Pruning Argments: --pruning-steps and --pruning-ratio
python train_pruning.py --weights resnet50_0.916015625.pt --pruning-steps 1 --pruning-ratio 0.4
In this example, a model with 40% of the original parameters' count will be created.
The final model will be saved with the "pruned_" prefix
The Quantization strategy used here is based on [4] (QAT). We followed the instructions of the implemented official Pytorch QAT.
Quantization Argments: --target-device
python train_quantization.py --weights resnet50_0.916015625.pt --target-device embedded
The final model will be saved with the "quantized_" prefix
You can mix multiple compression techniques. For instance, you can apply Knowledge Distillation to a model from Resnet50 to Resnet34, prune it by 30% and then apply QAT on it. To do so, you would only need to:
- Run python train_teacher.py (with the desired argments)
- Run python train_student.py (with the desired argments)
- Run python train_pruning.py (with the desired argments)
- Run python train_quantization.py (with the desired argments)
We also share multiple weights with these training procedures (teacher-student training and pruning training) in the Releases tab.
@article{lopes2024computer,
title={Computer vision model compression techniques for embedded systems: A survey},
author={Lopes, Alexandre and dos Santos, Fernando Pereira and de Oliveira, Diulhio and Schiezaro, Mauricio and Pedrini, Helio},
journal={Computers \& Graphics},
pages={104015},
year={2024},
publisher={Elsevier}
}
[1] Hinton, Geoffrey, Oriol Vinyals, and Jeff Dean. "Distilling the knowledge in a neural network." arXiv preprint arXiv:1503.02531 (2015).

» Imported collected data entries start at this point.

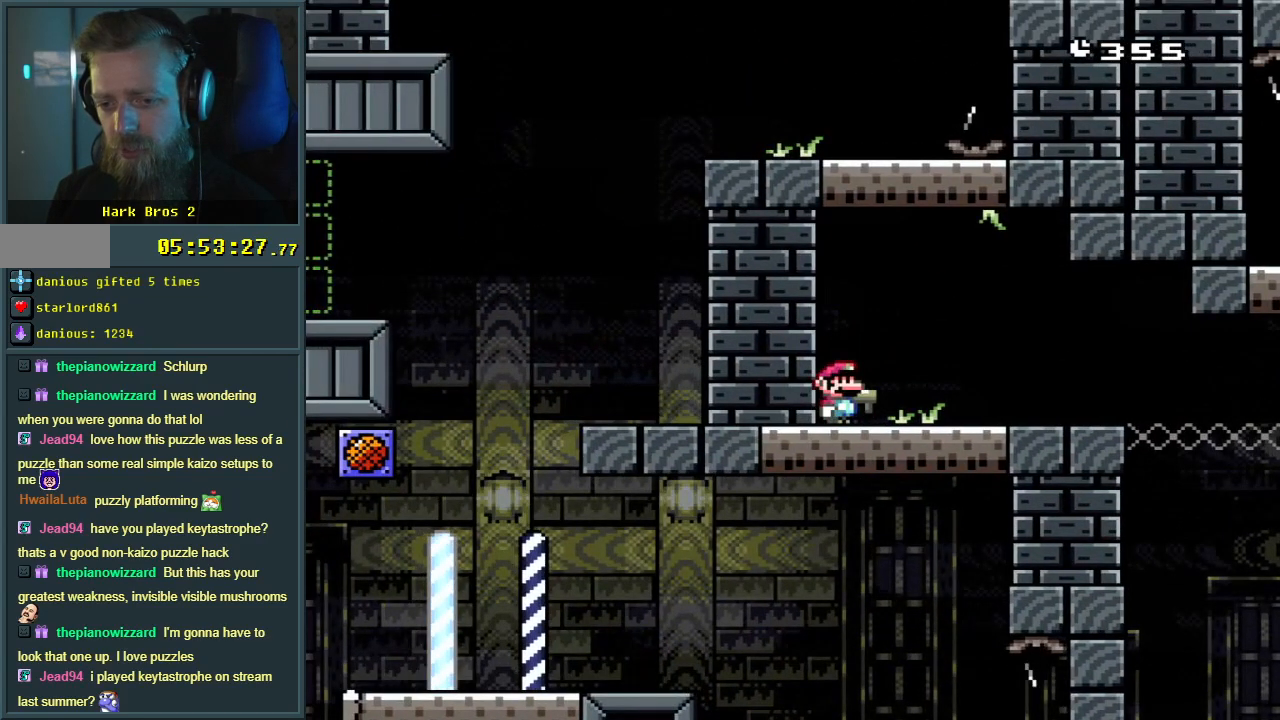
{"buttons": ["DPAD_RIGHT"], "events": [[133, "DPAD_RIGHT", "up"], [233, "B", "down"], [333, "DPAD_RIGHT", "down"], [433, "B", "up"]]}
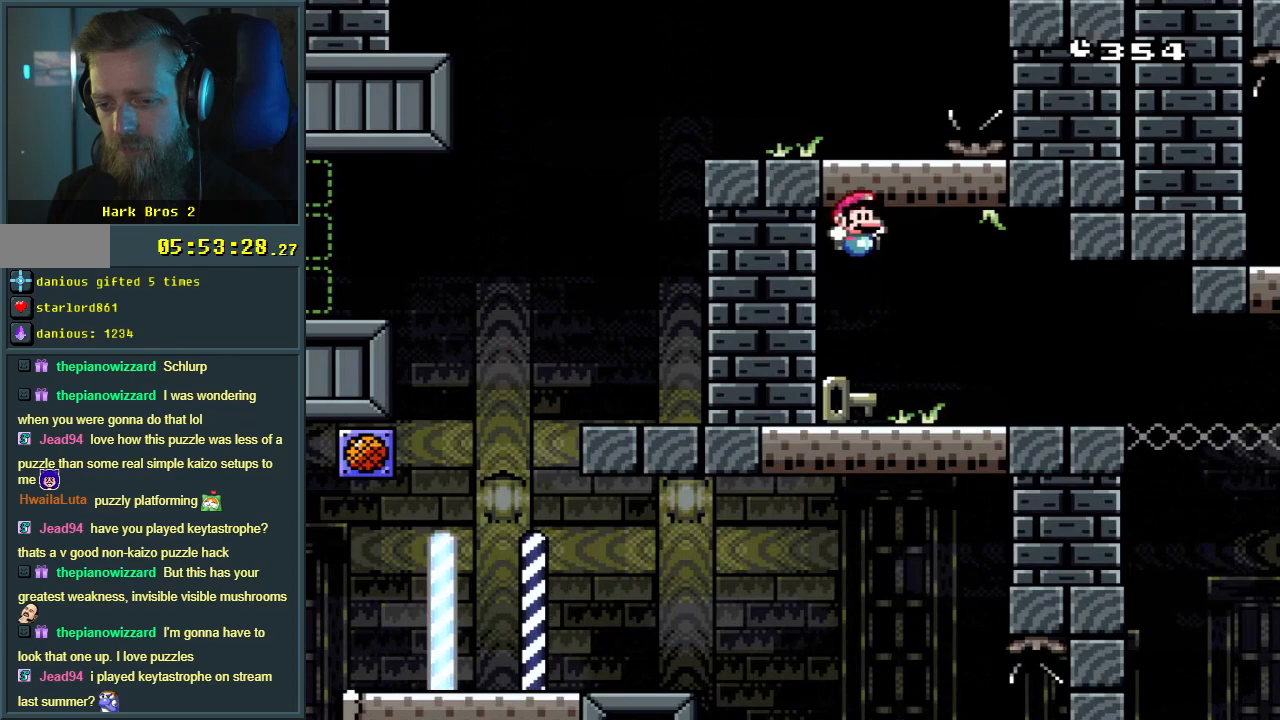
{"buttons": ["Y", "DPAD_RIGHT"], "events": [[117, "Y", "down"]]}
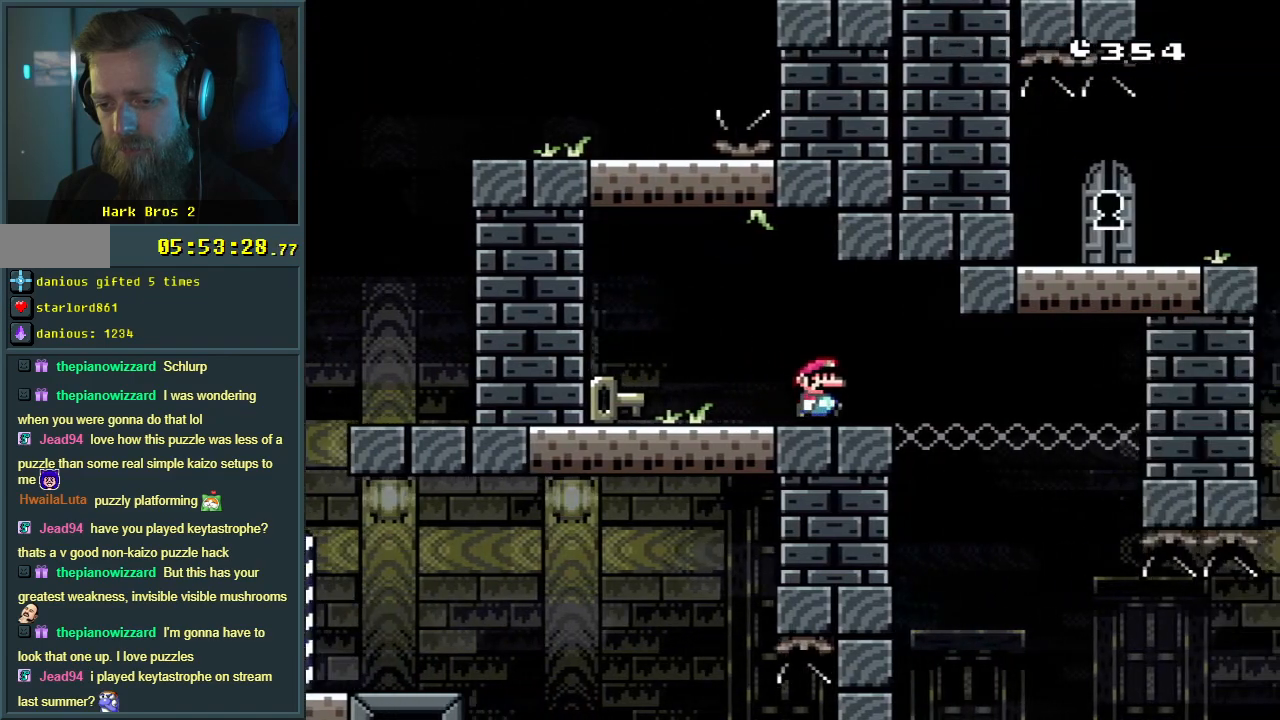
{"buttons": ["Y"], "events": [[17, "DPAD_RIGHT", "up"], [200, "DPAD_LEFT", "down"], [400, "DPAD_LEFT", "up"]]}
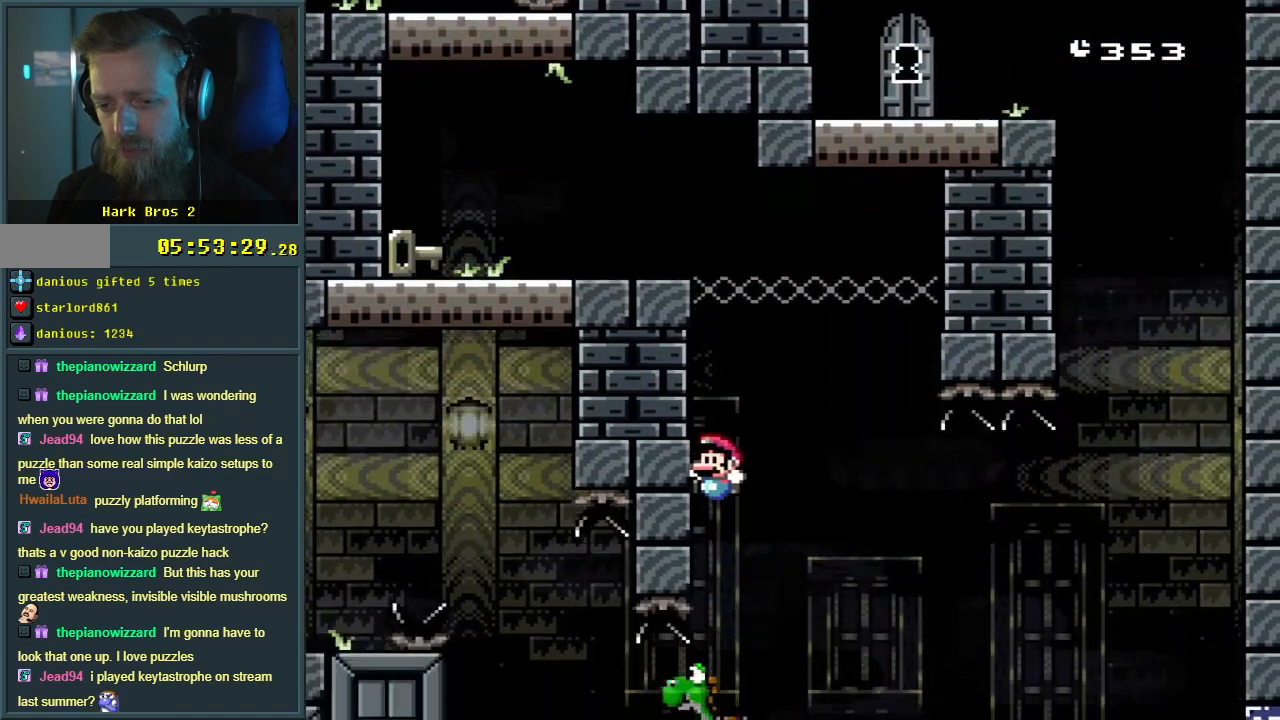
{"buttons": ["Y"], "events": [[17, "Y", "up"], [100, "DPAD_RIGHT", "down"], [150, "DPAD_RIGHT", "up"], [467, "Y", "down"]]}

[2] Parkhi, Omkar M., et al. "Cats and dogs." 2012 IEEE conference on computer vision and pattern recognition. IEEE, 2012.
[3] Fang, Gongfan, et al. "Depgraph: Towards any structural pruning." Proceedings of the IEEE/CVF conference on computer vision and pattern recognition. 2023.
[4] Jacob, Benoit, et al. "Quantization and training of neural networks for efficient integer-arithmetic-only inference." Proceedings of the IEEE conference on computer vision and pattern recognition. 2018.